Difficile de répondre par l’affirmative car, à l’heure actuelle, leur retour en terre ivoirienne dépend d’une seule personne: Alassane Ouattara. La CPI en invitant l’Etat de Côte d’Ivoire à livrer ses observations sur la demande de liberté sans conditions formulées par l’ex-président ivoirien a contribué à démonter l’omniprésence du pouvoir d’Abidjan dans ce dossier. Les partisans de Laurent Gbagbo ont beau déclaré le contraire, l’ancien président ivoirien s’il souhaite rentrer dans son pays en 2020, aura besoin du quitus du chef de l’Etat. Ne serait-ce que pour bénéficier d’un passeport ivoirien.

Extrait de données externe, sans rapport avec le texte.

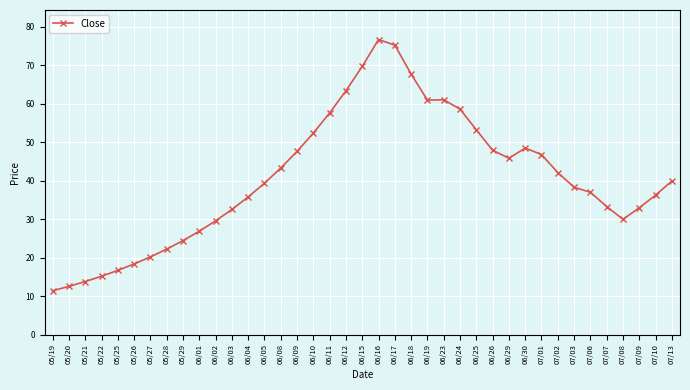

What is the value of the 37th point from the left?

33.0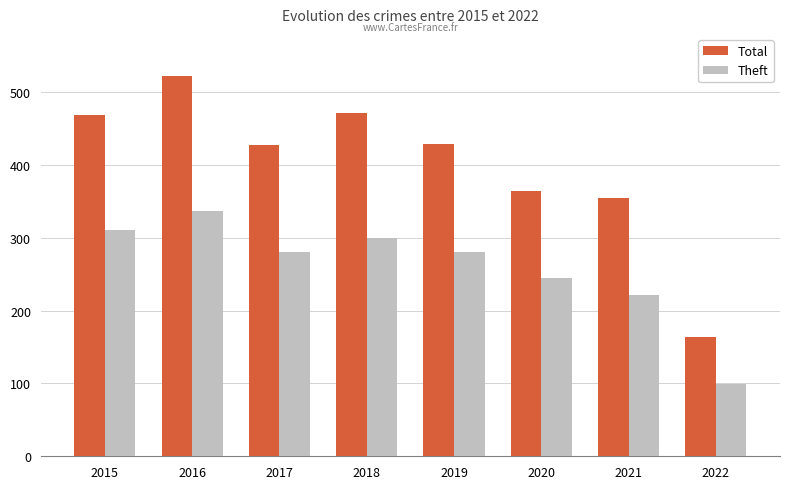

The Total series shows 87 at 2022. True or false?

False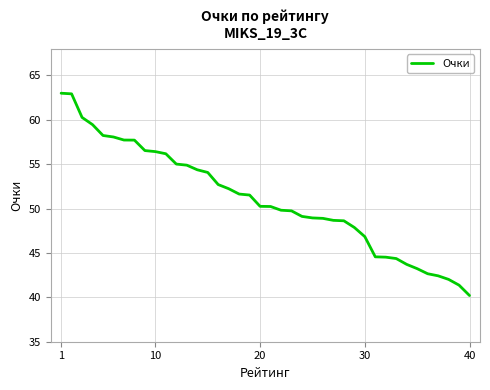

How many series are shown in this chart?

1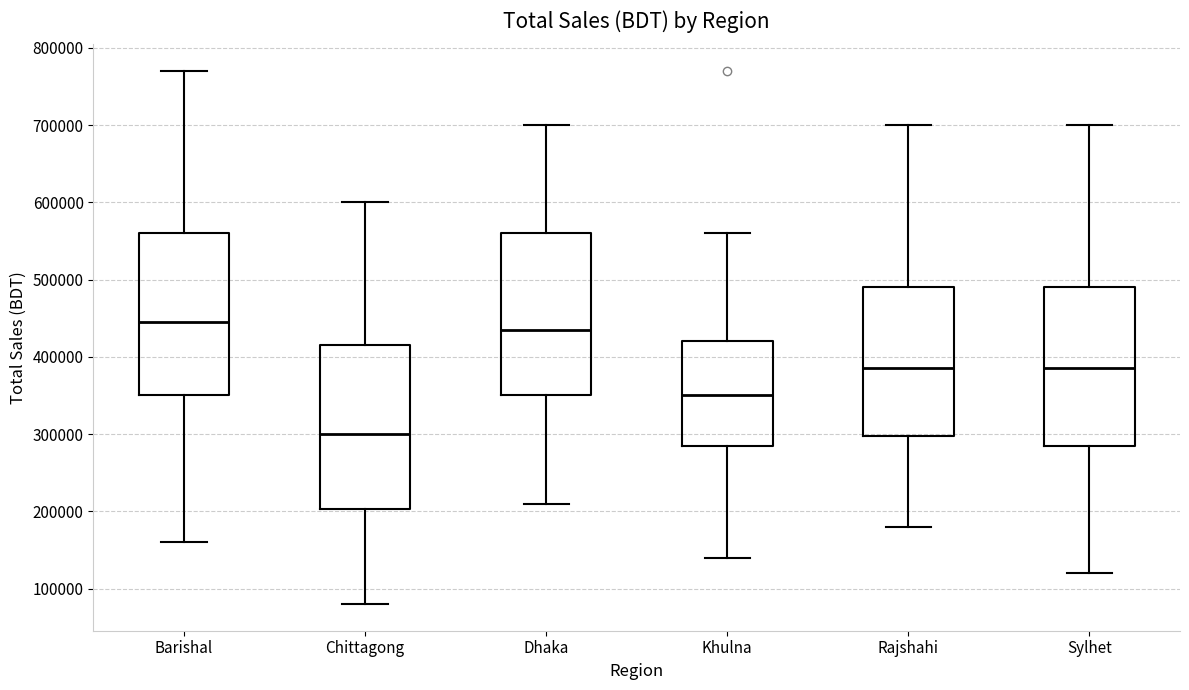

Which box's median line is the lowest?

Chittagong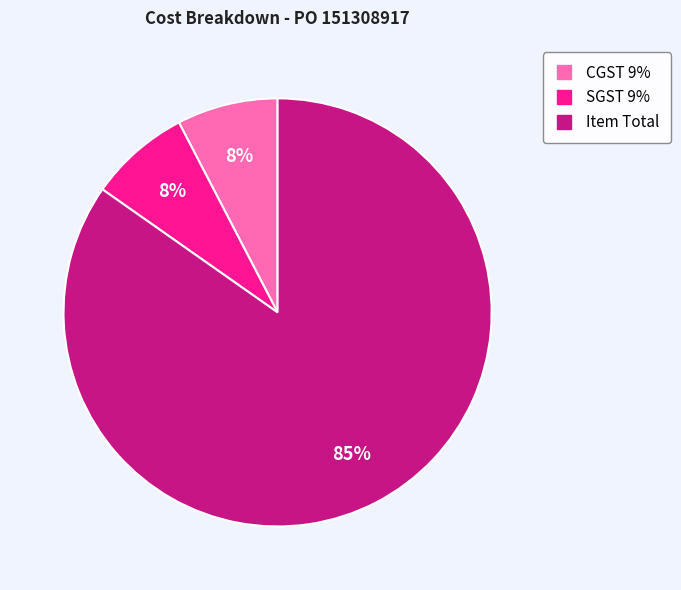

True or false: SGST 9% accounts for 16% of the total.

False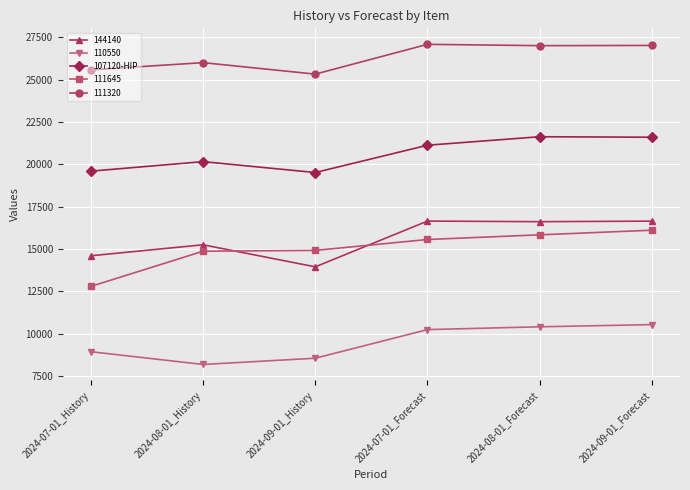

Between 2024-09-01_History and 2024-09-01_Forecast, which series saw the biggest shift?

144140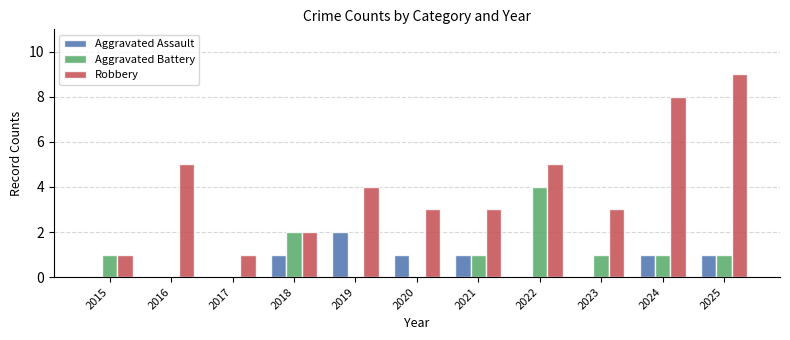

Is the value of Aggravated Battery at 2025 greater than the value of Robbery at 2022?

No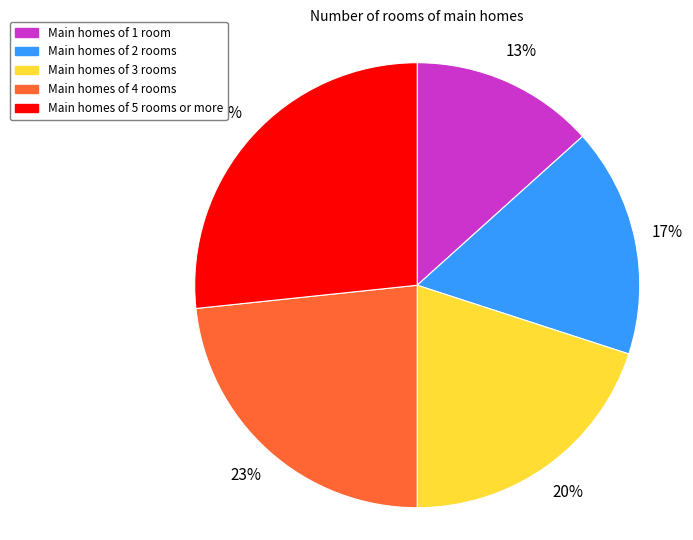

Is Main homes of 5 rooms or more the majority of the pie?

No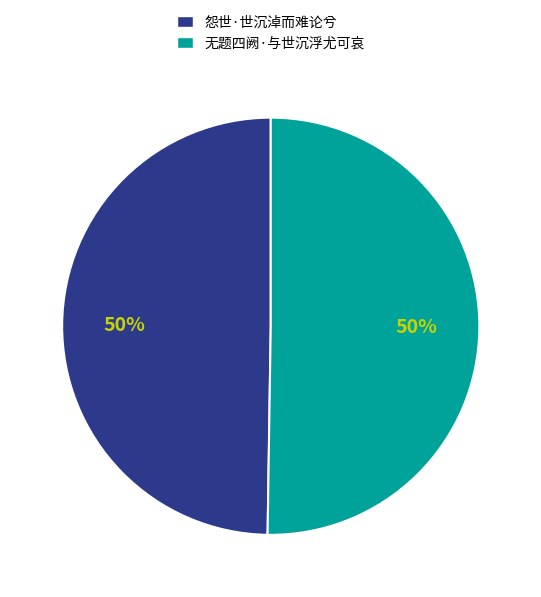

The 无题四阙·与世沉浮尤可哀 slice represents 42% of the pie. True or false?

False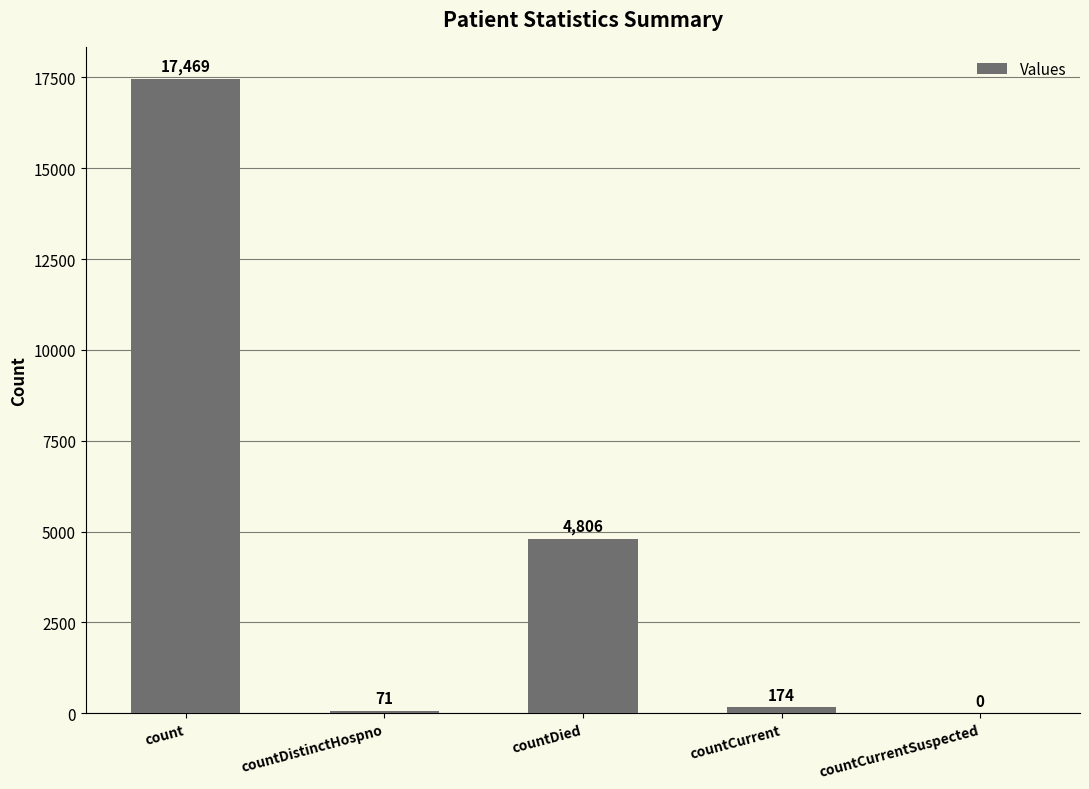

Reading left to right, what are all the values shown in this chart?

17469	71	4806	174	0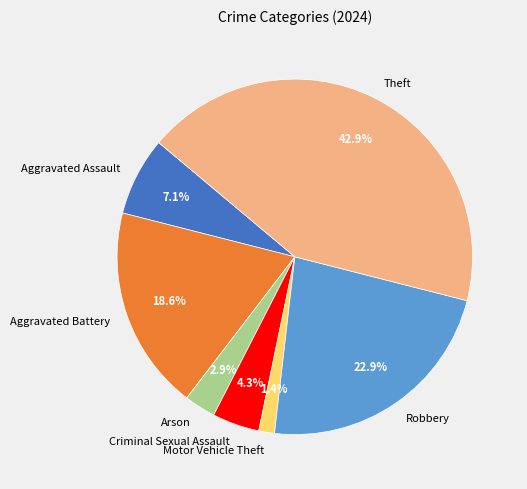

Is it true that Aggravated Battery is 19% of the pie?

True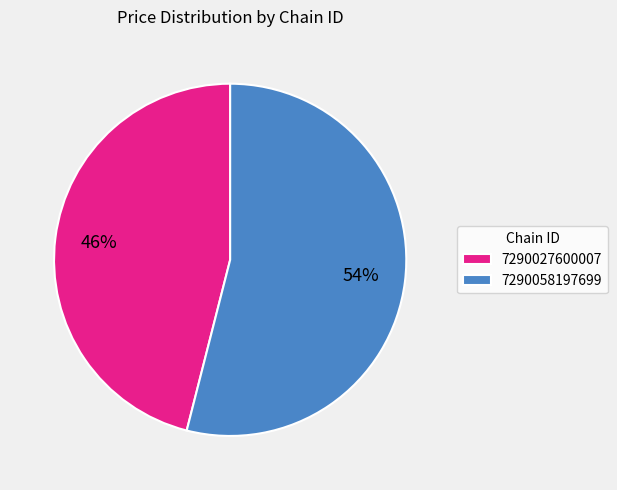

The 7290027600007 slice represents 46% of the pie. True or false?

True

Certains ont évoqué la possibilité que l’ex-chef d’Etat bénéficie d’un passeport d’un autre pays. Mais, même dans ce cas, rien ne garantit un retour en Côte d’Ivoire. Le cas de Guillaume Soro qui n’a pas pu atterrir à l’aéroport d’Abidjan en est la parfaite illustration. Il est impossible quand on s’appelle Laurent Gbagbo de penser pouvoir rentrer discrètement en Côte d’Ivoire.

Outre la question politique, l’ancien président ivoirien, faut-il le rappeler est sous le coup d’une condamnation à 20 ans de prison dans l’affaire du casse de la BCEAO. Quant à Blé Goudé, il est condamné à la même peine pour actes de torture, homicides volontaires et viol. Après plusieurs années d’un procès politique, seule une décision politique peut garantir un retour en Côte d’Ivoire de celui qu’on surnomme le woody de Mama.